Caution: If you omit the log_level command from the [rpc_startup] stanza, rippled writes logs to disk at the debug level and outputs warning level logs to the console. debug level logging requires several more GB of disk space per day than warning level, depending on transaction volumes and client activity.
Network and Hardware
Each rippled server in the XRP Ledger network performs all of the transaction processing work of the network. Therefore, the baseline hardware for production rippled servers should be similar to that used in Ripple's performance testing.
Recommendation
For best performance in enterprise production environments, Ripple recommends running rippled on bare metal with the following characteristics:
- Operating System: Ubuntu 16.04+
- CPU: Intel Xeon 3+ GHz processor with 4 cores and hyperthreading enabled
- Disk: SSD (7000+ writes/second, 10,000+ reads/second)
- RAM:
- For testing: 8GB+
- For production: 32GB
- Network: Enterprise data center network with a gigabit network interface on the host
CPU Utilization and Virtualization
You'll get the best performance on bare metal, but virtual machines can perform nearly as well as long as the host hardware has high enough specs.
Storage
Ripple recommends estimating storage sizing at roughly 12GB per day of data kept online with NuDB. RocksDB requires around 8GB per day. However, the data per day changes with activity in the network. You should provision extra capacity to prepare for future growth. At the time of writing (2018-10-29), a server with all XRP Ledger history requires 8.4TB.

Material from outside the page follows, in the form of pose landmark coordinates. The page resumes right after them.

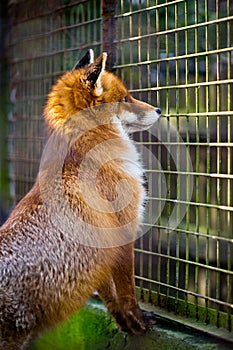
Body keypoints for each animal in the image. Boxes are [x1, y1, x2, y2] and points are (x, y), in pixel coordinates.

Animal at [0, 50, 160, 350]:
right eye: (125, 99)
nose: (159, 110)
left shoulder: (101, 252)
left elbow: (111, 298)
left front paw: (125, 324)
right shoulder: (123, 231)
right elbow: (127, 291)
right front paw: (138, 322)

SSD storage should support several thousand of both read and write IOPS. The maximum reads and writes per second that Ripple engineers have observed are over 10,000 reads per second (in heavily-used public server clusters), and over 7,000 writes per second (in dedicated performance testing).
Amazon Web Services
Amazon Web Services (AWS) is a popular virtualized hosting environment. You can run rippled in AWS, but Ripple does not recommend using Elastic Block Storage (EBS). Elastic Block Storage's maximum number of IOPS (5,000) is insufficient for rippled's heaviest loads, despite being very expensive.
AWS instance stores (ephemeral storage) do not have these constraints. Therefore, Ripple recommends deploying rippled servers with host types such as M3 that have instance storage. The database_path and node_db path should each reside on instance storage.

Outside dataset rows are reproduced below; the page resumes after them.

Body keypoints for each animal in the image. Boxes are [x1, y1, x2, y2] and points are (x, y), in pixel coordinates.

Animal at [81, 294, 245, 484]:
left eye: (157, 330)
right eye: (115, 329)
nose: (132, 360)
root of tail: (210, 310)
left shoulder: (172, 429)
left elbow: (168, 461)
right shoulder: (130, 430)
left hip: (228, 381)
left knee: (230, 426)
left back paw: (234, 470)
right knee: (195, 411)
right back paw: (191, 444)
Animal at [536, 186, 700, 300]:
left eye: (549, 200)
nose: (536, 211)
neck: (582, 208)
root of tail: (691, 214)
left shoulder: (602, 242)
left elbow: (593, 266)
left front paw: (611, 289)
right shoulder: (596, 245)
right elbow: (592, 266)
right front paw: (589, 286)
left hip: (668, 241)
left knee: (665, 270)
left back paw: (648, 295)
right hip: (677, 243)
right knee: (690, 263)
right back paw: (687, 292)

Caution: AWS instance storage is not guaranteed to provide durability in the event of hard drive failure. You also lose data when you stop/start or reboot the instance. The latter type of data loss can be acceptable for a rippled server because an individual server can usually re-acquire the lost data from its peer servers.
RAM/Memory
Memory requirements are mainly a function of the node_size configuration setting and the amount of client traffic retrieving historical data. As mentioned, production servers should maximize performance and set this parameter to huge.

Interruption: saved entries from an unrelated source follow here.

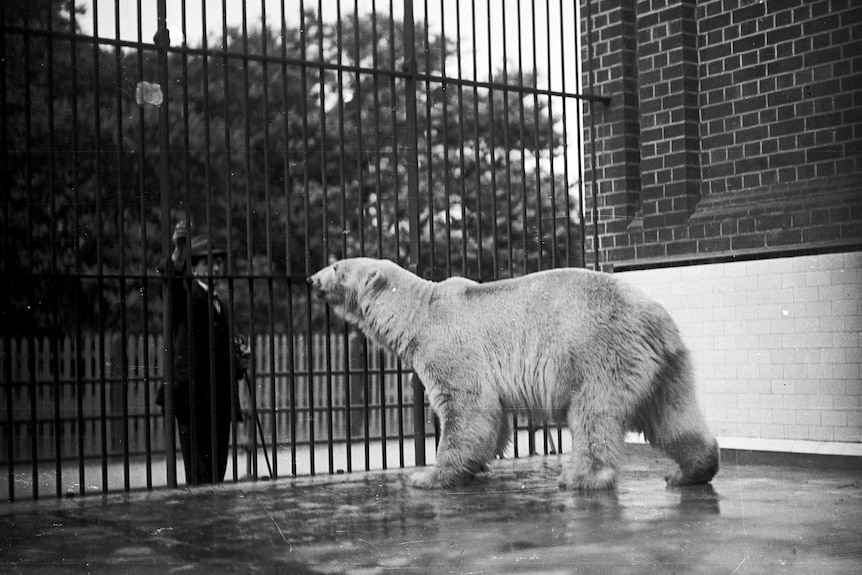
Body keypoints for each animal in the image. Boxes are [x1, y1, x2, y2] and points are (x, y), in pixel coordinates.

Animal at [308, 260, 720, 490]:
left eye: (337, 266)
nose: (311, 279)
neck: (419, 312)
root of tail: (656, 321)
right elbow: (494, 419)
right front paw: (473, 467)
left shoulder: (449, 347)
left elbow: (467, 409)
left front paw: (427, 477)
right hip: (668, 367)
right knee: (673, 416)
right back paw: (690, 471)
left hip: (599, 353)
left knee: (593, 415)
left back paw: (580, 477)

You can set the node_size parameter lower to use less memory, but you should only do this for testing. With a node_size of medium, a rippled server can be reasonably stable in a test Linux system with 16GB of RAM.
Network
Any enterprise or carrier-class data center should have substantial network bandwidth to support running rippled servers. The minimum requirements are roughly 2Mbps transmit and 2Mbps receive for current transaction volumes. However, these can burst up to 100MBps transmissions when serving historical ledger and transaction reports. When a rippled server initially starts up, it can burst to over 20Mbps receive.